In 1978, the Australian Olympic Federation bestowed its own Order of Merit on Marjorie. In 1985 she was inducted into the Sport Australia Hall of Fame and recognised by the International Association of Athletics Federations as one of the most outstanding athletes of that organisations 75 year history.

In 1998 Marjorie strengthened her links to the Olympic movement when she was appointed to the board of the organising committee (SOCOG), a position she held until its dissolution.

Marjorie was one of eight great Australian Olympians chosen to carry the Olympic Flag in the stadium at the opening ceremony of the Sydney Games.

In 2001 Marjorie Jackson Nelson was appointed Governor of South Australia. During her term as Governor, Marjorie became known as a friend of the people of that State who would give willingly of her time and engage with those from all walks of life.

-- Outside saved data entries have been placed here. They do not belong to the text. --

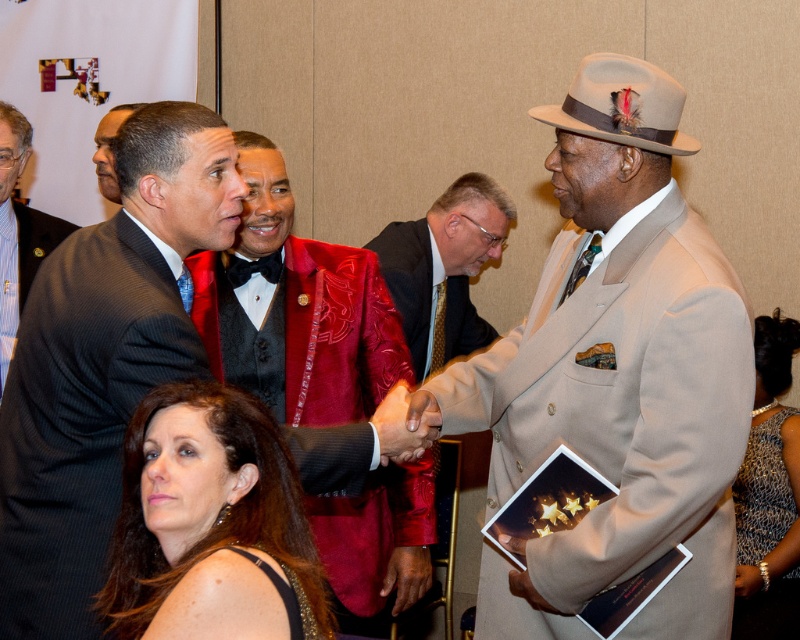
You are standing at the entrance of the room and want to greet both the man in the beige wool suit at center and the man in the dark gray pinstripe suit at left. Which one should you approach first if you want to greet the person who is closer to the entrance?

The dark gray pinstripe suit at left is closer to the entrance than the beige wool suit at center, so you should approach the dark gray pinstripe suit at left first.

What are the coordinates of the dark gray pinstripe suit at left?

The dark gray pinstripe suit at left is located at coordinates point [80,417].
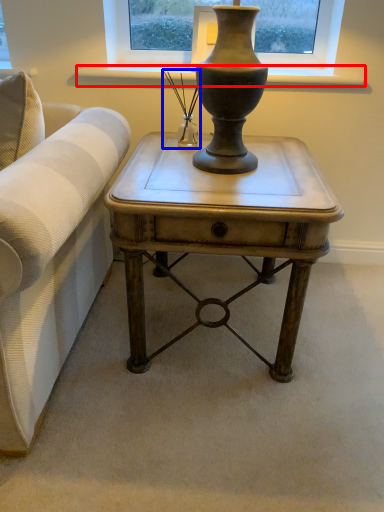
Question: Which of the following is the closest to the observer, window sill (highlighted by a red box) or candle holder (highlighted by a blue box)?

Choices:
 (A) window sill
 (B) candle holder

Answer: (B)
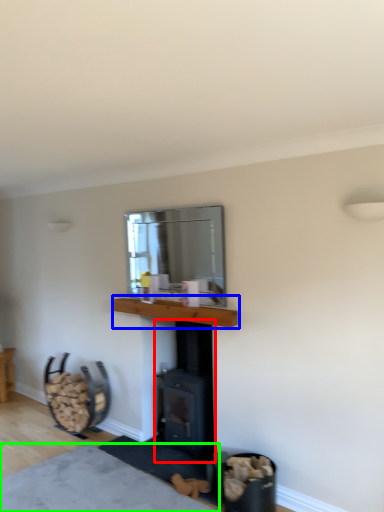
Question: Considering the real-world distances, which object is closest to wood burning stove (highlighted by a red box)? counter top (highlighted by a blue box) or plain (highlighted by a green box).

Choices:
 (A) counter top
 (B) plain

Answer: (A)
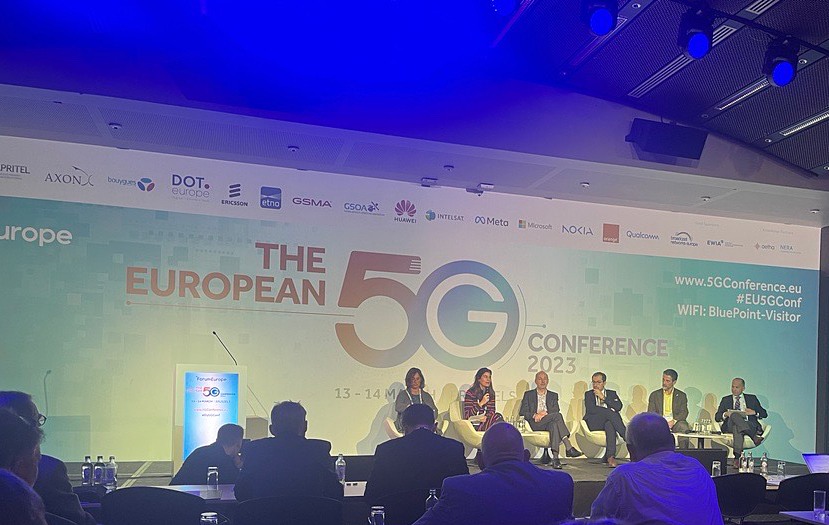
This screenshot has width=829, height=525. Find the location of `white chair`. white chair is located at coordinates (440, 426), (463, 427), (531, 435), (590, 436), (729, 439).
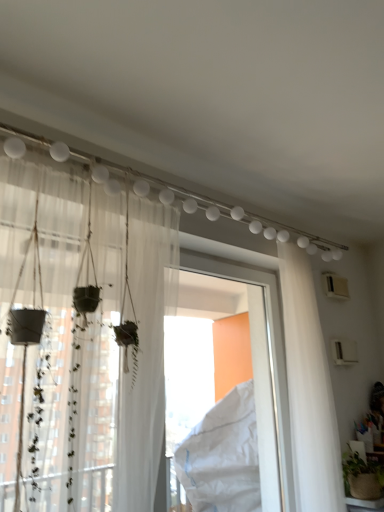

“I am completely stunned by this honour,” Mrs Jackson-Nelson said.

“The Olympic Movement has been such a special part of my life.

“I feel like I should be the one thanking them, not the other way around.

“Everything I have done in my life I have done because I love it and I have a genuine love for the Olympic Movement and what the Olympic Games represents across the world.

“I have received many great accolades over the years but I can tell you to be recognised like this is something incredibly humbling,” Mrs Jackson – Nelson said.